*** Opening RECORDS ***

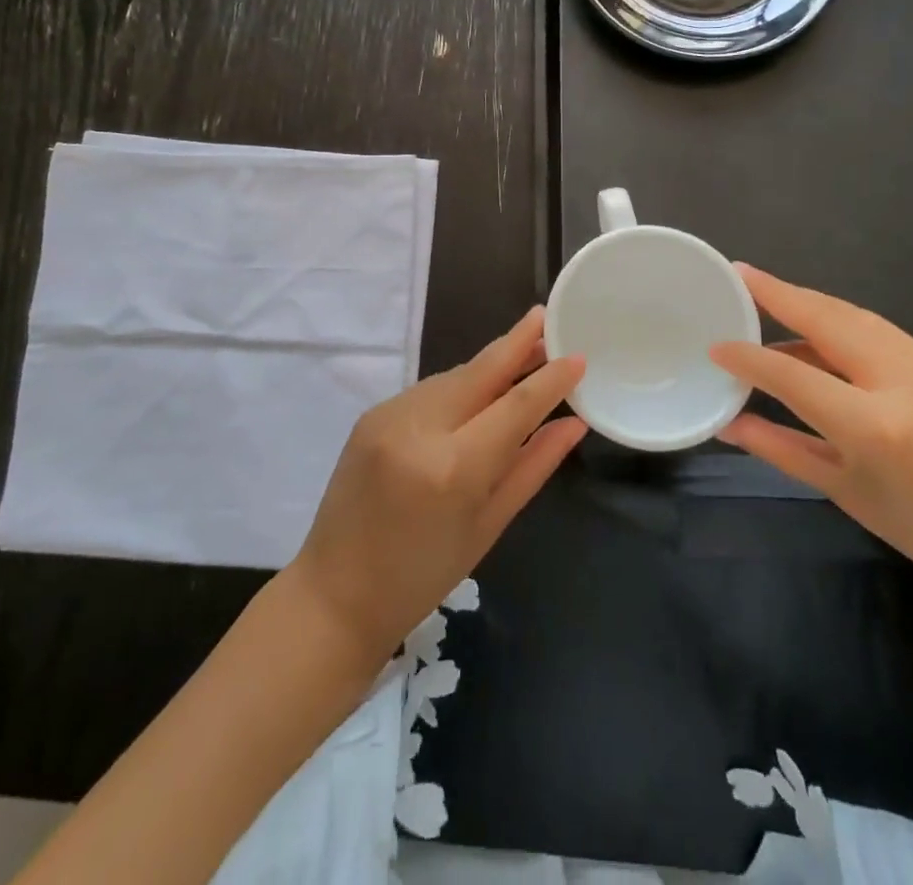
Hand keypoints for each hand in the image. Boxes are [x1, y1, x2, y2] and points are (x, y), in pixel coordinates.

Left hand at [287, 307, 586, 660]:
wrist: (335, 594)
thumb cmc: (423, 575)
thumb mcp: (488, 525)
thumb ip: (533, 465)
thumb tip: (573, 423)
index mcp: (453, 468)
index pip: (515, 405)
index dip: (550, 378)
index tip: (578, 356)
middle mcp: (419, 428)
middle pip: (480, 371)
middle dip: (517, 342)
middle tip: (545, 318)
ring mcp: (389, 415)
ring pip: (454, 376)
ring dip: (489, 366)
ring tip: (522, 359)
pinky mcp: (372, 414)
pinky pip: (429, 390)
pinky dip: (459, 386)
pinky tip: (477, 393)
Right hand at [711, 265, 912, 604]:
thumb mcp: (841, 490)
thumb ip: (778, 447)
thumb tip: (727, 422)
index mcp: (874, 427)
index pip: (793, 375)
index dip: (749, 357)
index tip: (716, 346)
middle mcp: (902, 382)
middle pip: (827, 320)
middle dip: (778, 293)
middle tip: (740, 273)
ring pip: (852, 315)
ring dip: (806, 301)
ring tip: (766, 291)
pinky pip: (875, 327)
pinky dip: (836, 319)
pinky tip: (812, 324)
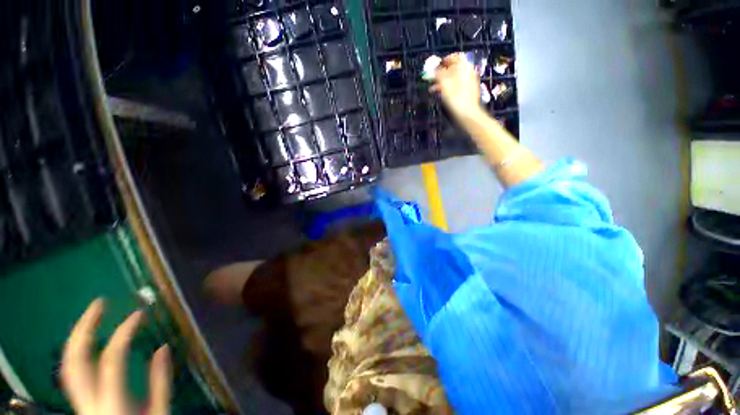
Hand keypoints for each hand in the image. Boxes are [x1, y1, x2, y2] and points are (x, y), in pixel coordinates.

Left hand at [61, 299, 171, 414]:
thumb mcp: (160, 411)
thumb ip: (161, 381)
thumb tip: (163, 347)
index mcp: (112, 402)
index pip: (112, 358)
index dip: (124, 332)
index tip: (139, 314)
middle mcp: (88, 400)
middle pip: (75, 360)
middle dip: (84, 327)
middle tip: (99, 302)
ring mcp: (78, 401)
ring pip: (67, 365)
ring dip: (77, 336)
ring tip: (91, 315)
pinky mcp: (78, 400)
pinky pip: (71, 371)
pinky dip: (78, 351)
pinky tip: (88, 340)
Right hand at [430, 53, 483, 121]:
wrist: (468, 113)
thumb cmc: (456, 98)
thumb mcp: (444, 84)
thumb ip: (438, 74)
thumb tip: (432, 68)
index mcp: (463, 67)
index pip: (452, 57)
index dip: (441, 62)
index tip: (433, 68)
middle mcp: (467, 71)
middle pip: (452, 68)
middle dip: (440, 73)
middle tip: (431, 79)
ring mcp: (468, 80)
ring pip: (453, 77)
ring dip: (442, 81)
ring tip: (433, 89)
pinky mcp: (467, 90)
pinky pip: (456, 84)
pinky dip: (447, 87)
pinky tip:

*** Closing RECORDS ***

(PROMPT) Give again, exactly, the lines from the start of the data through the one holding "index dip: (550, 378)"; omit the pictures.

(COMPLETED TASK)
Hand keypoints for each hand in the image. Boxes are [x1, y1, x2, y2] and points are (x, y), in pixel coordinates.

Left hand at [287, 307, 586, 660]:
wrist: (335, 594)
thumb cmc: (423, 575)
thumb mcp: (488, 525)
thumb ip: (533, 465)
thumb tip: (573, 423)
index mcp: (453, 468)
index pip: (515, 405)
index dip: (550, 378)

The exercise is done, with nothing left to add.